• EXERCISE GOAL: Write every entry out again exactly, please, and skip the pictures.

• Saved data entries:
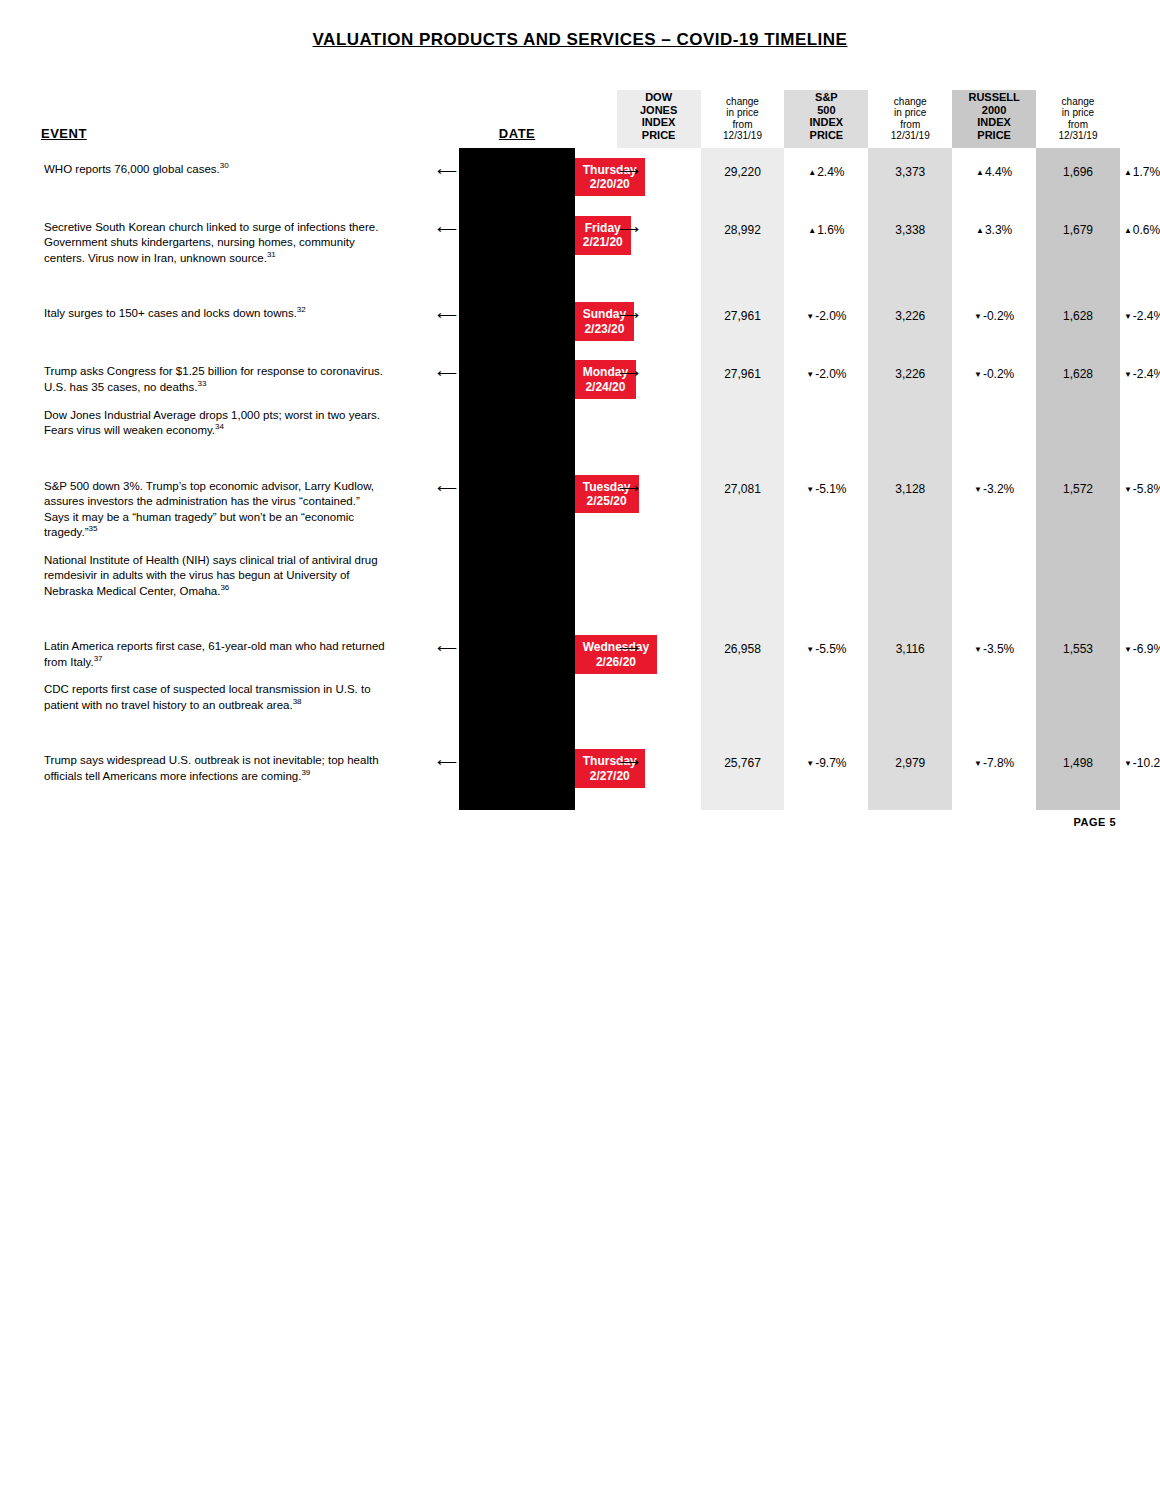VALUATION PRODUCTS AND SERVICES – COVID-19 TIMELINE
| EVENT | | DATE | | DOW JONES INDEX PRICE | change in price from 12/31/19 | S&P 500 INDEX PRICE | change in price from 12/31/19 | RUSSELL 2000 INDEX PRICE | change in price from 12/31/19 |
| --- | --- | --- | --- | --- | --- | --- | --- | --- | --- |
| WHO reports 76,000 global cases. 30 | ⟵ | | Thursday 2/20/20 | ⟶ | 29,220 | 2.4% | 3,373 | 4.4% | 1,696 | 1.7% |
| Secretive South Korean church linked to surge of infections there. Government shuts kindergartens, nursing homes, community centers. Virus now in Iran, unknown source. 31 | ⟵ | | Friday 2/21/20 | ⟶ | 28,992 | 1.6% | 3,338 | 3.3% | 1,679 | 0.6% |
| Italy surges to 150+ cases and locks down towns. 32 | ⟵ | | Sunday 2/23/20 | ⟶ | 27,961 | -2.0% | 3,226 | -0.2% | 1,628 | -2.4% |
| Trump asks Congress for $1.25 billion for response to coronavirus. U.S. has 35 cases, no deaths. 33 Dow Jones Industrial Average drops 1,000 pts; worst in two years. Fears virus will weaken economy. 34 | ⟵ | | Monday 2/24/20 | ⟶ | 27,961 | -2.0% | 3,226 | -0.2% | 1,628 | -2.4% |
| S&P 500 down 3%. Trump’s top economic advisor, Larry Kudlow, assures investors the administration has the virus “contained.” Says it may be a “human tragedy” but won’t be an “economic tragedy.” 35 National Institute of Health (NIH) says clinical trial of antiviral drug remdesivir in adults with the virus has begun at University of Nebraska Medical Center, Omaha. 36 | ⟵ | | Tuesday 2/25/20 | ⟶ | 27,081 | -5.1% | 3,128 | -3.2% | 1,572 | -5.8% |
| Latin America reports first case, 61-year-old man who had returned from Italy. 37 CDC reports first case of suspected local transmission in U.S. to patient with no travel history to an outbreak area. 38 | ⟵ | | Wednesday 2/26/20 | ⟶ | 26,958 | -5.5% | 3,116 | -3.5% | 1,553 | -6.9% |
| Trump says widespread U.S. outbreak is not inevitable; top health officials tell Americans more infections are coming. 39 | ⟵ | | Thursday 2/27/20 | ⟶ | 25,767 | -9.7% | 2,979 | -7.8% | 1,498 | -10.2% |
PAGE 5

• REPLY TO THE TASK:
VALUATION PRODUCTS AND SERVICES – COVID-19 TIMELINE
| EVENT | | DATE | | DOW JONES INDEX PRICE | change in price from 12/31/19 | S&P 500 INDEX PRICE | change in price from 12/31/19 | RUSSELL 2000 INDEX PRICE | change in price from 12/31/19 |
| --- | --- | --- | --- | --- | --- | --- | --- | --- | --- |
| WHO reports 76,000 global cases. 30 | ⟵ | | Thursday 2/20/20 | ⟶ | 29,220 | 2.4% | 3,373 | 4.4% | 1,696 | 1.7% |
| Secretive South Korean church linked to surge of infections there. Government shuts kindergartens, nursing homes, community centers. Virus now in Iran, unknown source. 31 | ⟵ | | Friday 2/21/20 | ⟶ | 28,992 | 1.6% | 3,338 | 3.3% | 1,679 | 0.6% |
| Italy surges to 150+ cases and locks down towns. 32 | ⟵ | | Sunday 2/23/20 | ⟶ | 27,961 | -2.0% | 3,226 | -0.2% | 1,628 | -2.4% |
| Trump asks Congress for $1.25 billion for response to coronavirus. U.S. has 35 cases, no deaths. 33 Dow Jones Industrial Average drops 1,000 pts; worst in two years. Fears virus will weaken economy. 34 | ⟵ | | Monday 2/24/20 | ⟶ | 27,961 | -2.0% | 3,226 | -0.2% | 1,628 | -2.4% |
| S&P 500 down 3%. Trump’s top economic advisor, Larry Kudlow, assures investors the administration has the virus “contained.” Says it may be a “human tragedy” but won’t be an “economic tragedy.” 35 National Institute of Health (NIH) says clinical trial of antiviral drug remdesivir in adults with the virus has begun at University of Nebraska Medical Center, Omaha. 36 | ⟵ | | Tuesday 2/25/20 | ⟶ | 27,081 | -5.1% | 3,128 | -3.2% | 1,572 | -5.8% |
| Latin America reports first case, 61-year-old man who had returned from Italy. 37 CDC reports first case of suspected local transmission in U.S. to patient with no travel history to an outbreak area. 38 | ⟵ | | Wednesday 2/26/20 | ⟶ | 26,958 | -5.5% | 3,116 | -3.5% | 1,553 | -6.9% |
| Trump says widespread U.S. outbreak is not inevitable; top health officials tell Americans more infections are coming. 39 | ⟵ | | Thursday 2/27/20 | ⟶ | 25,767 | -9.7% | 2,979 | -7.8% | 1,498 | -10.2% |
PAGE 5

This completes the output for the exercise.